Provided text |
════
Single by Pearl Jam

from the album Vs.
- B-side: "Animal" (live) / "Jeremy" (live)
- Released: April 4, 1994
- Genre: Grunge
- Length: 2:49
- Label: Epic
- Composer(s): Dave Abbruzzese; Jeff Ament; Stone Gossard; Mike McCready; Eddie Vedder;
- Lyricist(s): Eddie Vedder
- Producer(s): Brendan O'Brien; Pearl Jam;

Pearl Jam singles chronology
| "Daughter" (1993) | "Animal" (1994) | "Dissident" (1994) |

= Animal (Pearl Jam song) =

1994 single by Pearl Jam

"Animal" is a song by the American rock band Pearl Jam, released in 1994 as the third single from the band's second studio album, Vs. (1993). Although credited to all members of Pearl Jam, it features lyrics written by vocalist Eddie Vedder and music primarily written by guitarist Stone Gossard. The song peaked at number 21 on Billboards Album Rock Tracks chart. The song was included on Pearl Jam's 2004 greatest hits album, rearviewmirror (Greatest Hits 1991–2003).

==Origin and recording==
"Animal" originated as an instrumental demo called "Weird A" that was written by guitarist Stone Gossard in 1990. Guitarist Mike McCready said about the song:

I like the lead on that. George Webb, a guy who takes care of all our guitars and amps, was sitting there and I told him I'd do a solo for him. It ended up being the one we used on the record. I did it on a Gibson 335, too. That's a fun song to play.

==Lyrics==
The actual meaning for "Animal" has usually been confused by fans with some thinking it's about the band's hatred towards the media and others thinking it's about gang rape. In an interview with Melody Maker in 1993, vocalist Eddie Vedder stated:

I don't wanna talk about [who the anger is directed at]. It's not so much personal, it's just, some person at the record company said the other day that they wanted the vocals turned up. He wanted people to understand exactly what I was singing. So I told him what it was about and he said, 'You're right. Let's leave the vocals as they are. Maybe we don't really want people to understand it.'

Originally, Vs. was titled Five Against One, which was taken from the lyric "One, two, three, four, five against one ..." from "Animal". Concerning the original album title, Gossard said:

For me, that title represented a lot of struggles that you go through trying to make a record...Your own independence—your own soul—versus everybody else's. In this band, and I think in rock in general the art of compromise is almost as important as the art of individual expression. You might have five great artists in the band, but if they can't compromise and work together, you don't have a great band. It might mean something completely different to Eddie. But when I heard that lyric, it made a lot of sense to me.
════
The exercise |
Could you reproduce verbatim the passage of the article on Pearl Jam's "Animal" between "Originally, Vs. was" and "sense to me.", inclusive?
════
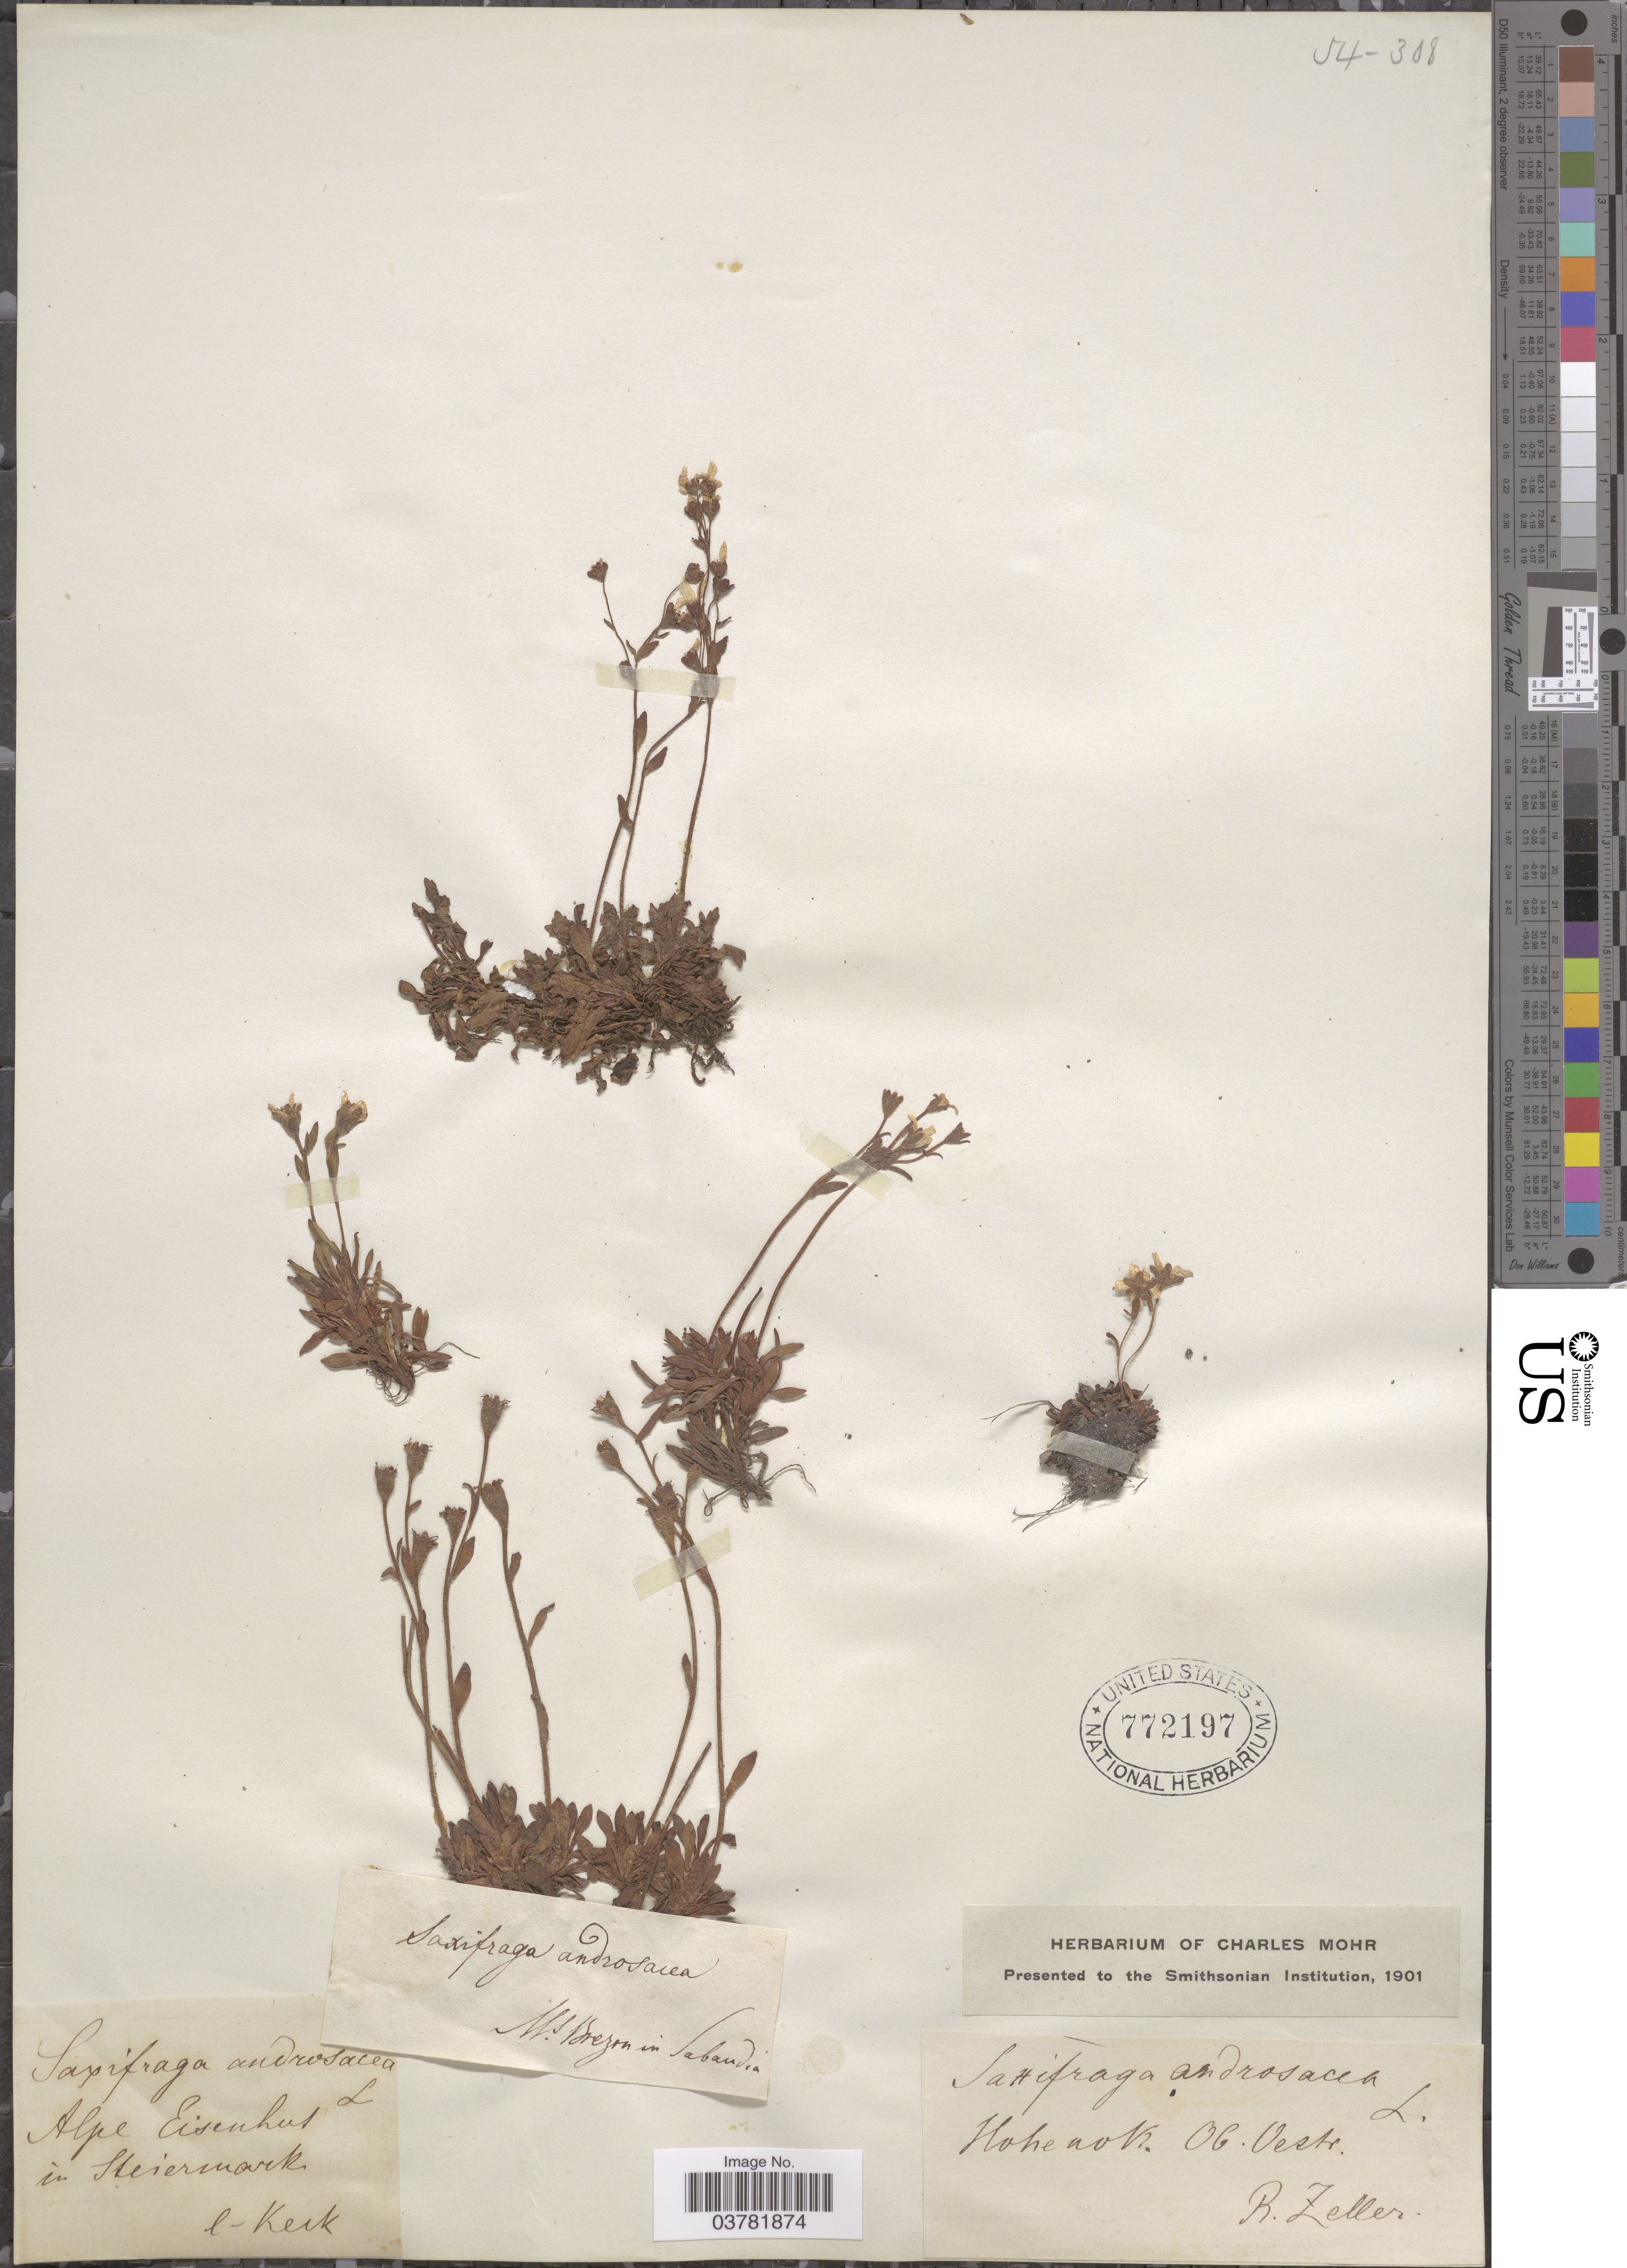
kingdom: Plantae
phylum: Tracheophyta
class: Magnoliopsida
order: Saxifragales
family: Saxifragaceae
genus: Saxifraga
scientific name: Saxifraga androsacea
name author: L.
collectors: R. Zeller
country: Germany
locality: Hohenok, Ob. Oestr.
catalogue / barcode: US 772197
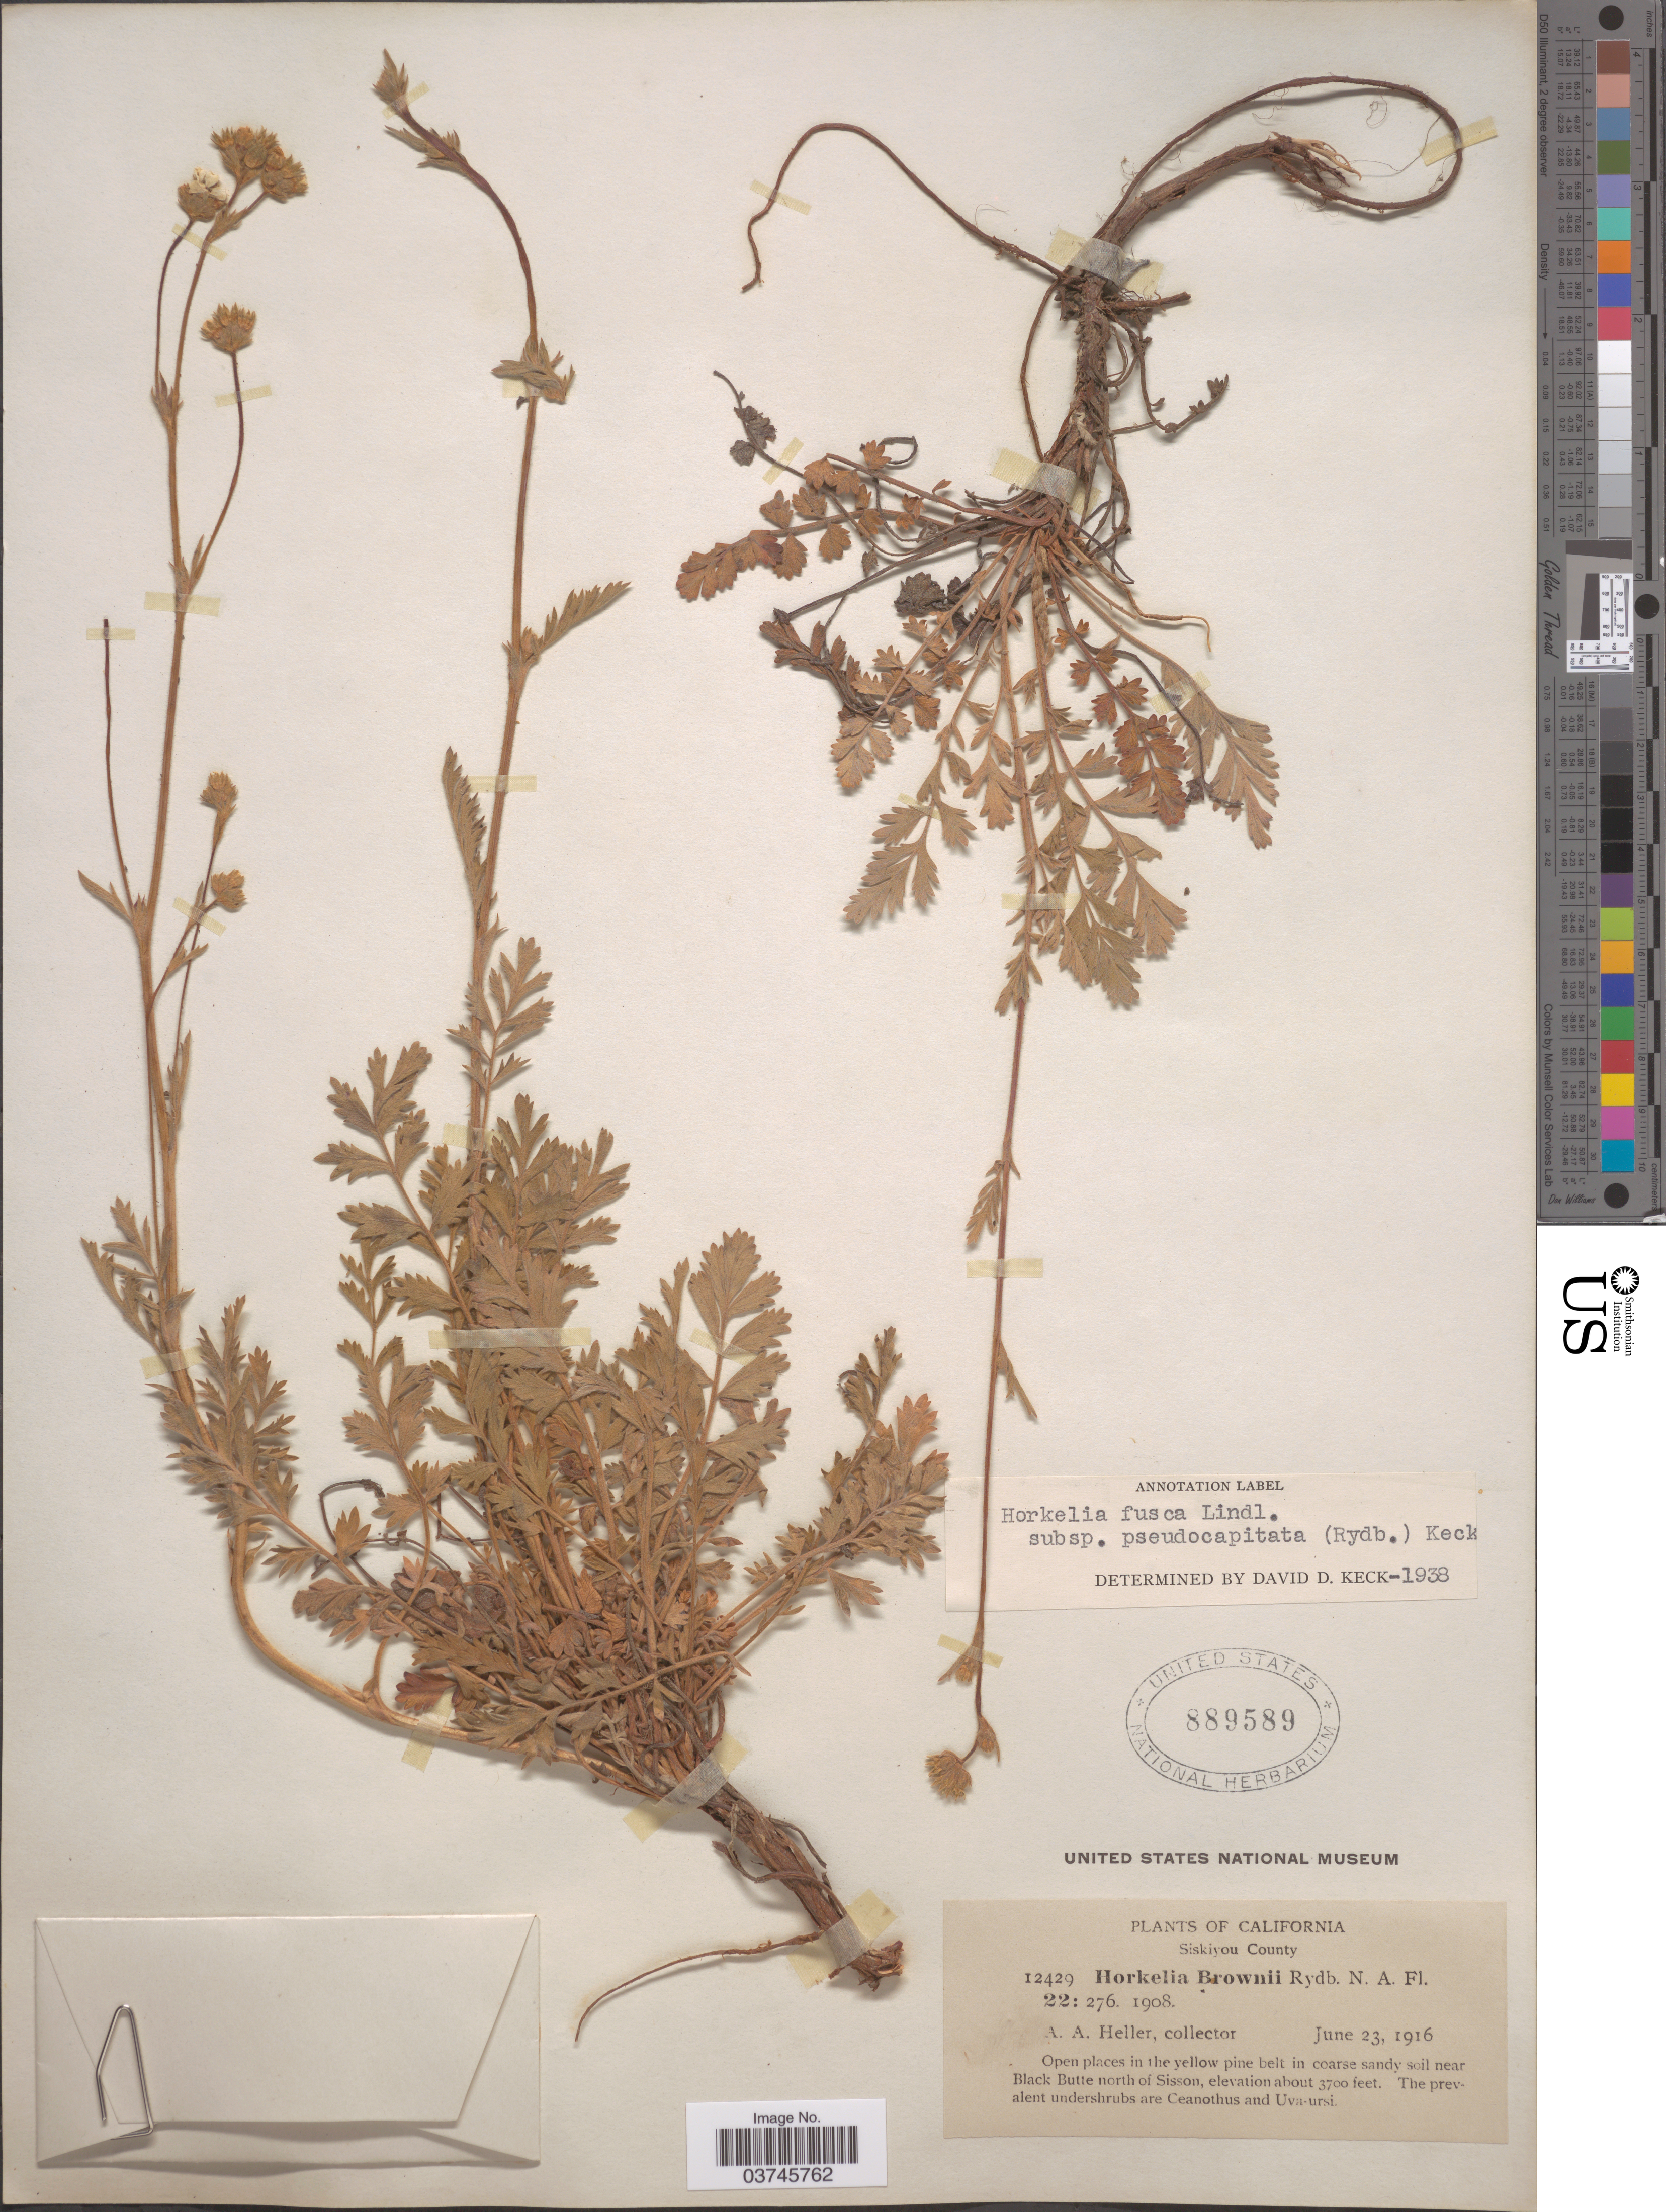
════
Response for this exercise |
Originally, Vs. was titled Five Against One, which was taken from the lyric "One, two, three, four, five against one ..." from "Animal". Concerning the original album title, Gossard said:

For me, that title represented a lot of struggles that you go through trying to make a record...Your own independence—your own soul—versus everybody else's. In this band, and I think in rock in general the art of compromise is almost as important as the art of individual expression. You might have five great artists in the band, but if they can't compromise and work together, you don't have a great band. It might mean something completely different to Eddie. But when I heard that lyric, it made a lot of sense to me.